Only you — and your Scouts and Venturers — can prevent Scouting fires.
Follow the 10 tips to minimize fire risk and be prepared for that rare moment when a fire does break out on your Scouting adventures.
These and other fire-prevention ideas can be found on the 59-cent Unit Fireguard Plan Chart, available at ScoutStuff.org.
1. Assign a fire warden and deputy
For Cub Scout camps, these are adults.
For Boy Scout or Venturing camps, these should be youth leaders under adult supervision.

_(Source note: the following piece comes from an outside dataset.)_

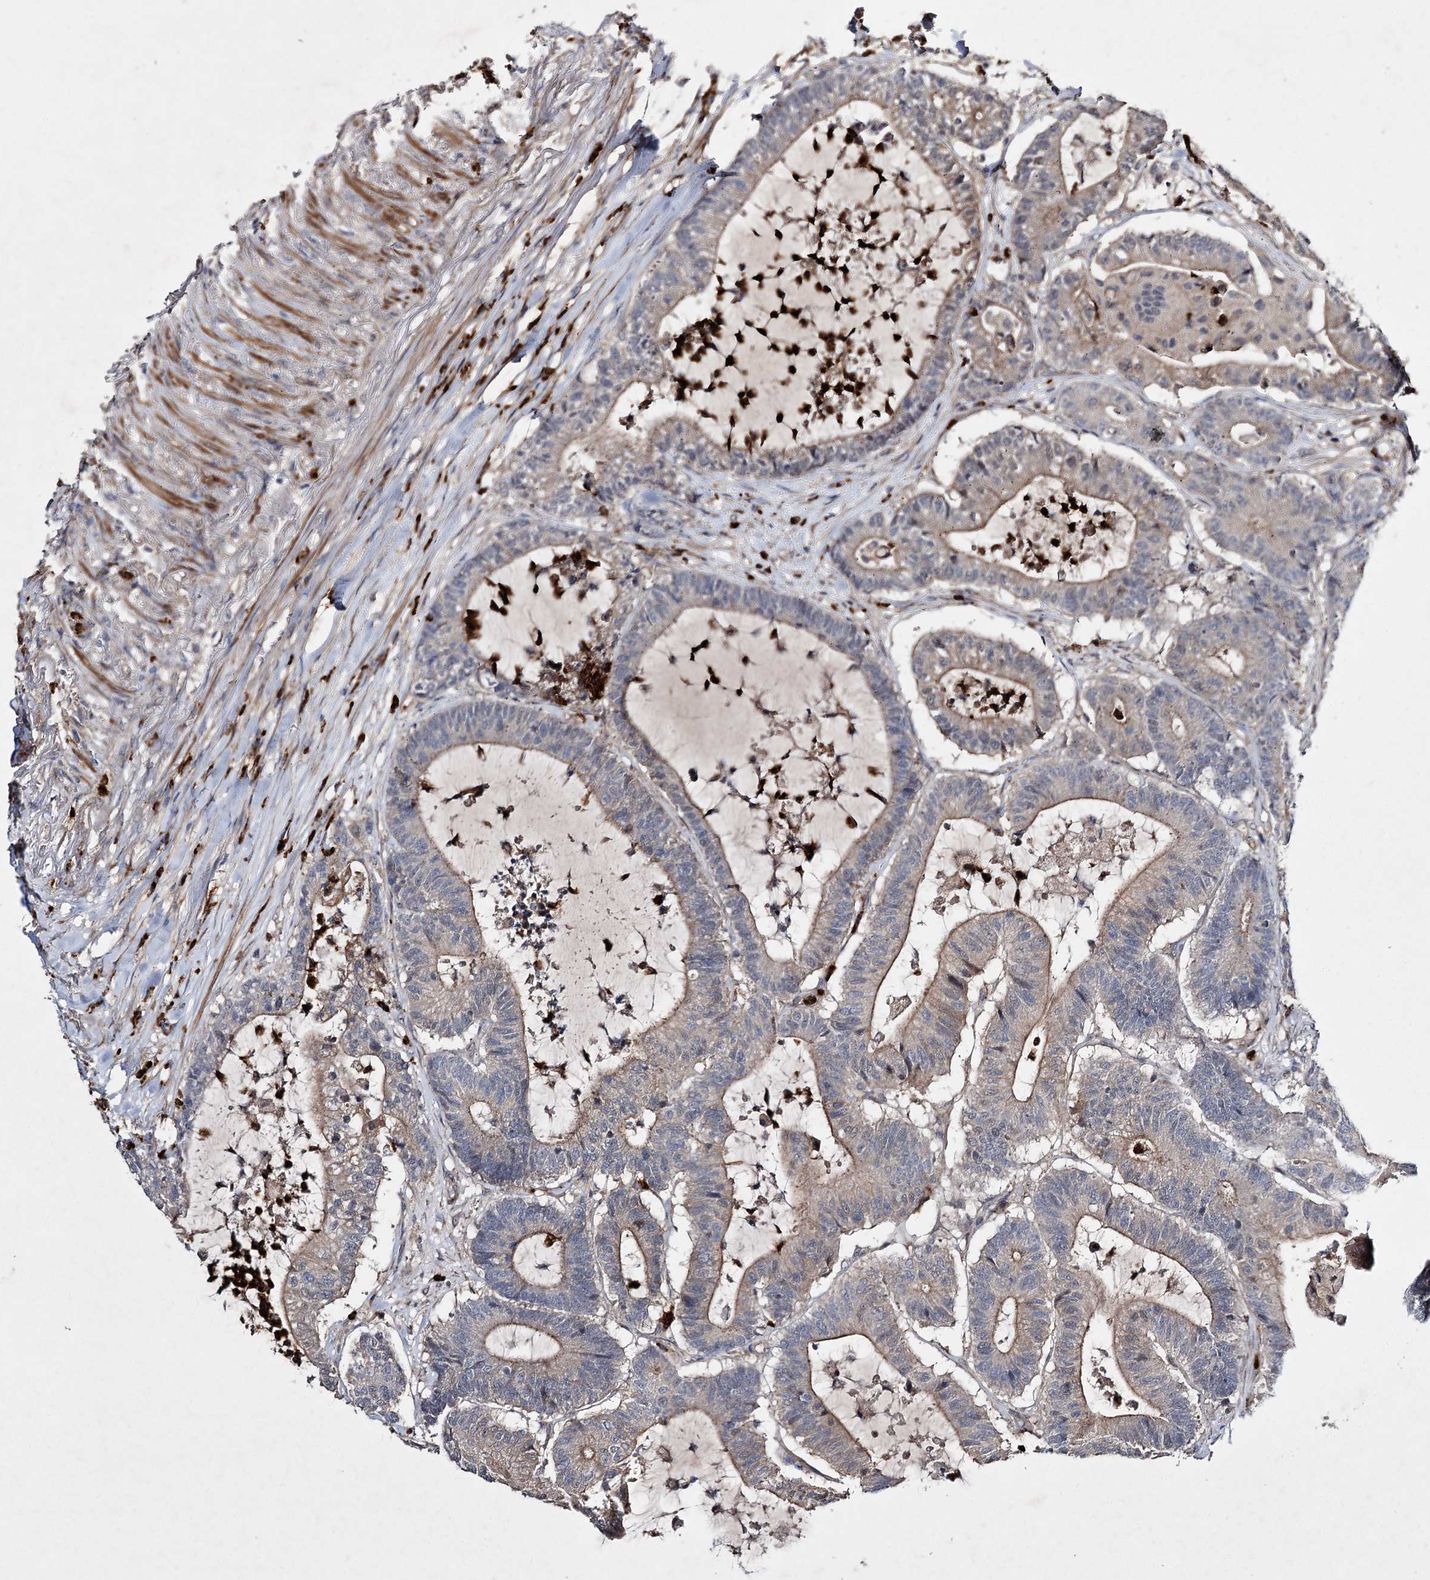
{"staining": {"intensity": "weak", "quantity": "<25%", "location": "cytoplasmic/membranous"}, "tissue": "colorectal cancer", "cell_type": "Tumor cells", "image_type": "cancer", "snomed": [{"axis": "morphology", "description": "Adenocarcinoma, NOS"}, {"axis": "topography", "description": "Colon"}], "caption": "Immunohistochemical staining of human colorectal cancer exhibits no significant staining in tumor cells.", "gene": "MINDY3", "patient": {"sex": "female", "age": 84}}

You could have the same fire warden and deputy throughout the weekend or week of camping, or this role could be alternated with others.
2. Give the fire warden and deputy their duties
These jobs are more than cool titles. The fire warden and his/her deputy should:
- Train all unit members in the fireguard plan
- Know where all fire equipment is located
- Complete the unit fireguard chart
- Verify that all cooking, heating and campfires are completely out when not attended
- Conduct a fire drill once a week at the direction of the camp fire warden
- Report any fire hazards to the camp fire warden, immediately
- Be ready to evacuate and account for everyone in the event of an emergency
- Check fire extinguishers, smoke detectors and carbon-monoxide detectors if the unit sleeps in cabins
3. Know what to do if a fire breaks out
Campers, adult or youth, should never be involved in firefighting.
But if you see a small fire, take immediate action. Time is of the essence. Here’s some examples of fire-control techniques:
- Yell “Fire!” and notify an adult.
- Send someone to seek assistance, send a runner for help, and/or dial the camp office or 911.
- Douse fire with water or sand.
- Smother fire with a lid.
- In the event of a canvas tent fire, simply kick out the end tent poles if it can be done safely.
4. Keep flames out of tents
It’s a no-brainer to camping veterans, but remember some of your Scouts may never have been camping before.
No tent material is fireproof, so enforce the no flames in tents rule at all times. Only allow battery-powered sources of light such as flashlights, headlamps and battery-powered lanterns inside tents.
5. Keep tents away from flames
Just like you shouldn’t bring flames to tents, you also should keep your tent away from flames.
That means being smart about where you set up your tents and keeping them away from cooking areas, fire rings and other areas where flames might appear.
6. Extinguish campfires properly
Make sure fires are cold out. That means you feel the fire area with your fingers.
If it’s still hot, the flames could reignite and cause a catastrophic fire.
Oh, and Smokey Bear thanks you in advance.
7. Keep flammable chemicals away from tents and flames
Don’t use flammable chemicals near tents or fires.
That includes hand sanitizer, bug repellent, spray cans of paint, aerosol deodorant, hair spray and more.
When in doubt, check the product’s packaging for a warning.
Store these items in a safe place, and make sure they’re returned there when no longer in use.
8. Know which chemical fuels are OK and which aren’t
There’s nothing better than cooking up dinner over an open campfire. But that’s not always possible on Scouting outings.
Enter the chemically fueled stoves, grills and burners.
Some, such as alcohol-burning “can” stoves, are so dangerous they’re prohibited in Scouting. Other fuels are safe but should be handled with care.
Be prepared for your next campout by reviewing the relevant section of the Guide to Safe Scouting.
9. Store, handle and use chemical fuels properly
An adult knowledgeable about chemical fuels and equipment should always supervise youth involved in the storage, handling and use of chemical fuels and equipment.
Operate and maintain chemical-fueled equipment according to the manufacturer’s instructions and in facilities or areas only where and when permitted.
Using liquid fuels for starting any type of fire — including lighting damp wood, charcoal and ceremonial campfires or displays — is prohibited.
During transport and storage, properly secure chemical fuel containers in an upright, vertical position.
10. Bring the Unit Fireguard Plan Chart on every campout
The Unit Fireguard Plan Chart, available at ScoutStuff.org, contains everything listed above and more.
Make sure you bring one along on every trip, especially those involving campfires.